Das alles ereignet sich vor dem Hintergrund der Umwälzungen und fatalen historischen Geschehnisse des 20. Jahrhunderts. Als der Nahe Osten von europäischen Mächten in Kolonien aufgeteilt war, deren Bewohner in die Armeen des 1. Weltkrieges eingezogen wurden. Als dann der Krieg endlich zu Ende war, verwandelte die noch viel schrecklicher Zeit der Naziherrschaft das Leben der Juden in eine Abfolge von Angst und Flucht. Moussa Abadi und seine Lebensgefährtin retten ihr Leben und schlossen sich dem Widerstand gegen Hitlerdeutschland an.

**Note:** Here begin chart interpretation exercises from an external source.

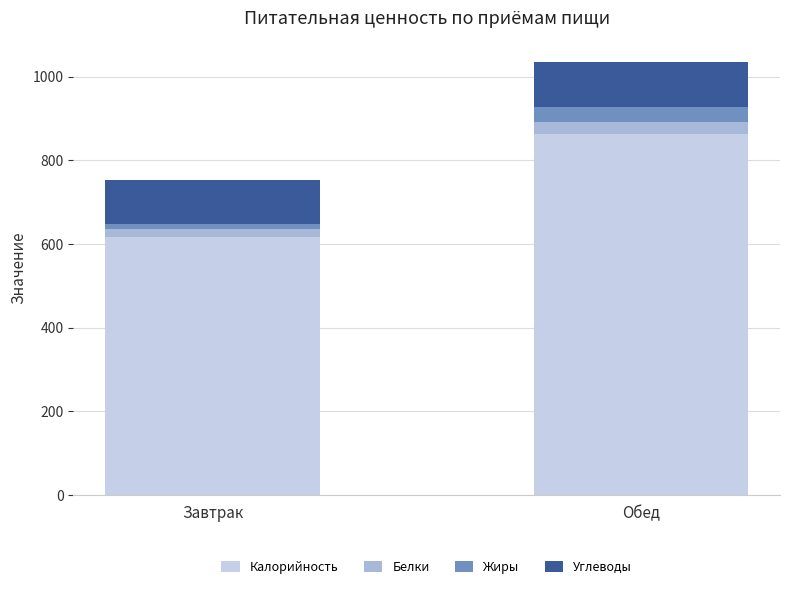

What is the sum of all Калорийность values?

1479.7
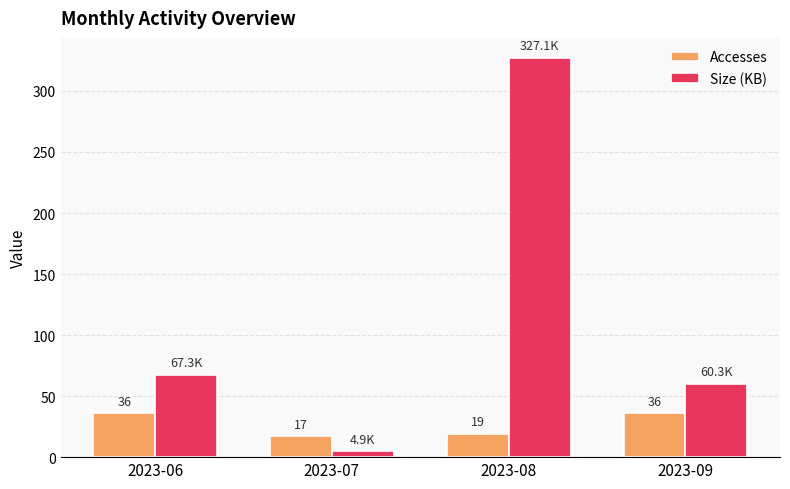

The Accesses series shows 5.6 at 2023-08. True or false?

False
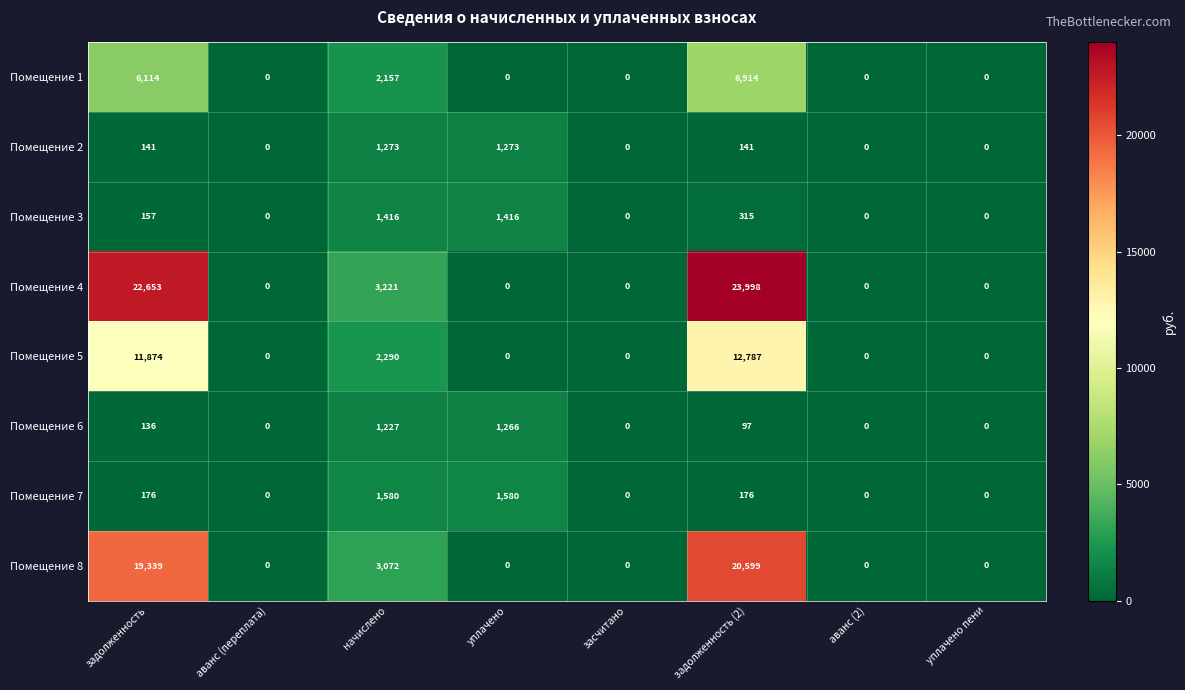

What is the total value across all series at уплачено?

5535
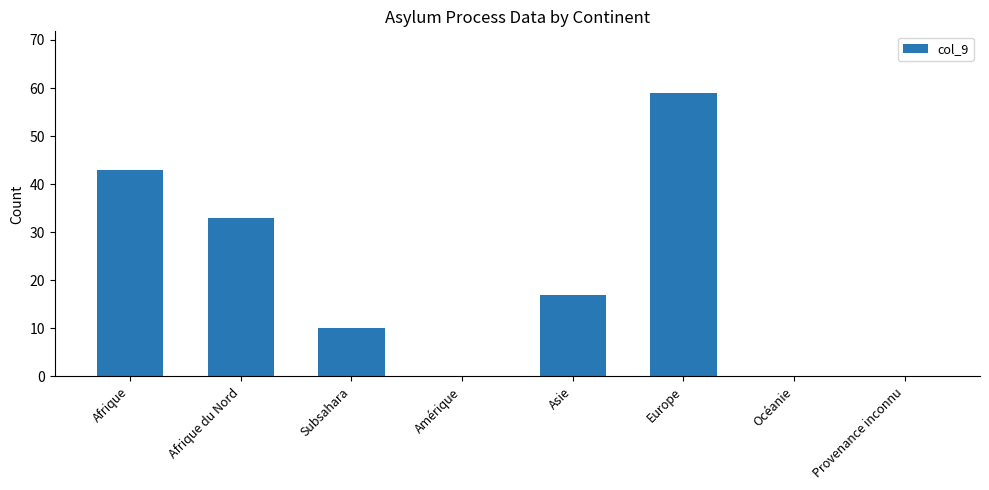

The value at Afrique is 43. True or false?

True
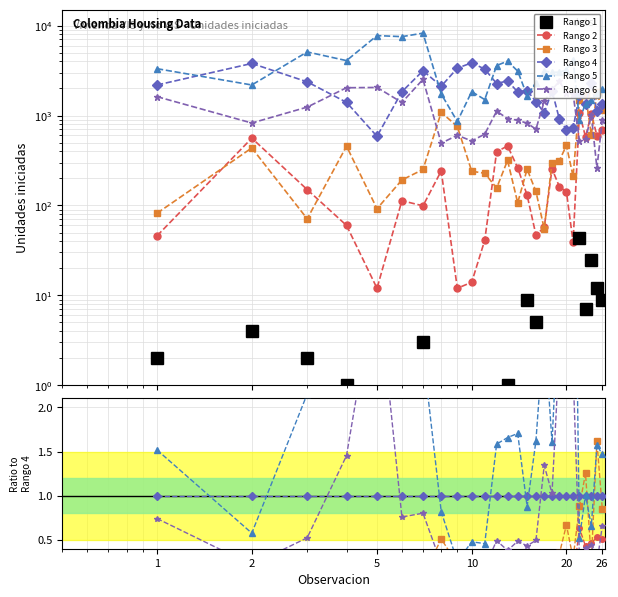

How many lines are shown in the chart?

6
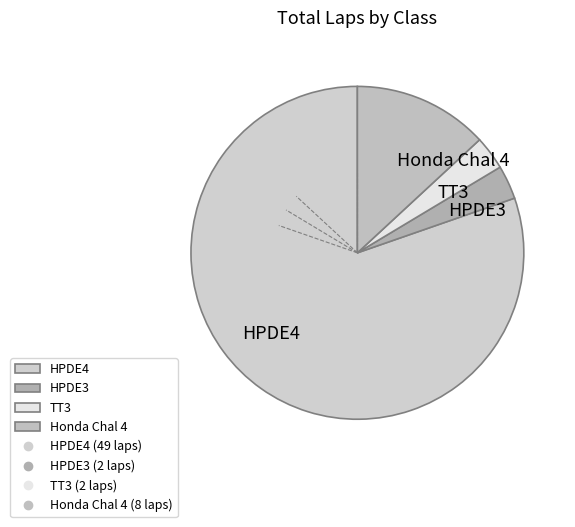

True or false: HPDE3 accounts for 3% of the total.

True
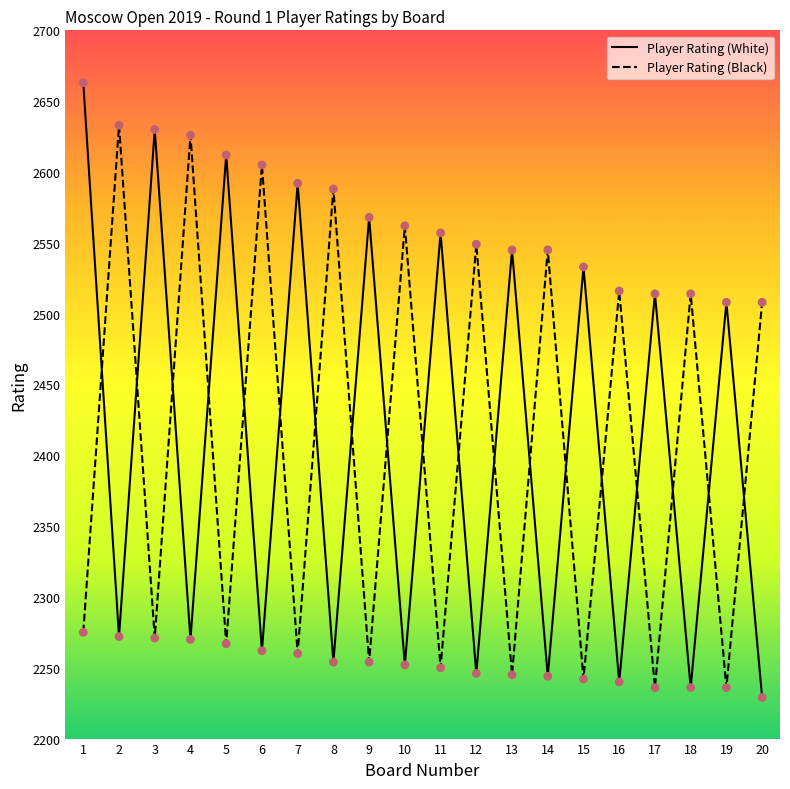

What is the total value across all series at 15?

4775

Neben den von Wertschätzung geprägten Momenten im Leben von Juden als Minderheit inmitten anderer Religionen liest man in den Geschichten Abadis aber auch von der Zurücksetzung und Diskriminierung, der man als Jüdin und Jude ausgesetzt war. Das Ghetto war also auch ein Rückzugsort, indem es zwar geschehen konnte, dass man Opfer einer Intrige wurde; mit direkter Gefahr für das Leben wurde man meist nur außerhalb konfrontiert.

Am Ende jedoch ist die Zeit vorbei, in der Juden und Muslime nebeneinander in Eintracht leben konnten. Als der Israel gegründet wurde, waren auch die Juden, die seit Jahrhunderten dort lebten, zu unerwünschten Eindringlingen geworden.

Um das zuvor Gelesene richtig verstehen und einordnen zu können, ist die Lektüre des umfangreichen Nachworts von Rafik Schami in bedingt zu empfehlen. Es ist zugleich geschichtliche Einordnung wie auch Beschreibung der jüdischen Gemeinden wie auch des Lebens von Abadi: Wie der Antisemitismus aber schon lange vor den uns allen bekannten Verbrechen die uralten jüdischen Gemeinden in Syrien zerstörten. Wie die Zahl der in muslimischen Ländern lebenden Juden in der Folge von Pogromen und Einschränkungen im Alltag von einst Hunderttausenden auf heute wenige tausend schrumpfte.

„Die Königin und der Kalligraph“ ist ein besonderes Buch: Es beschreibt einerseits die Leichtigkeit des Lebens, den fröhlichen Blick auf die Welt und die Ironie, mit der Menschen wie Moussa Abadi sich selbst und ihre Erinnerungen betrachten können. Andererseits finden sich darin auch alle die Vorurteile, Anfeindungen und Beschränkungen, denen Juden nicht nur in Damaskus, sondern im gesamten Nahen Osten und auf der Welt ausgesetzt sind.

Die Welt, von der Abadi in den Geschichten aus dem Ghetto, in dem er aufwuchs, erzählt, existiert nicht mehr, sie musste Hass und Gewalt weichen. Sieht und hört man heute die Meldungen aus der Region, dann kann man sich kaum vorstellen, dass sie jemals existierte oder jemals wieder existieren kann.

Umso bemerkenswerter, welche insgesamt positive Atmosphäre die Geschichten dennoch verbreiten.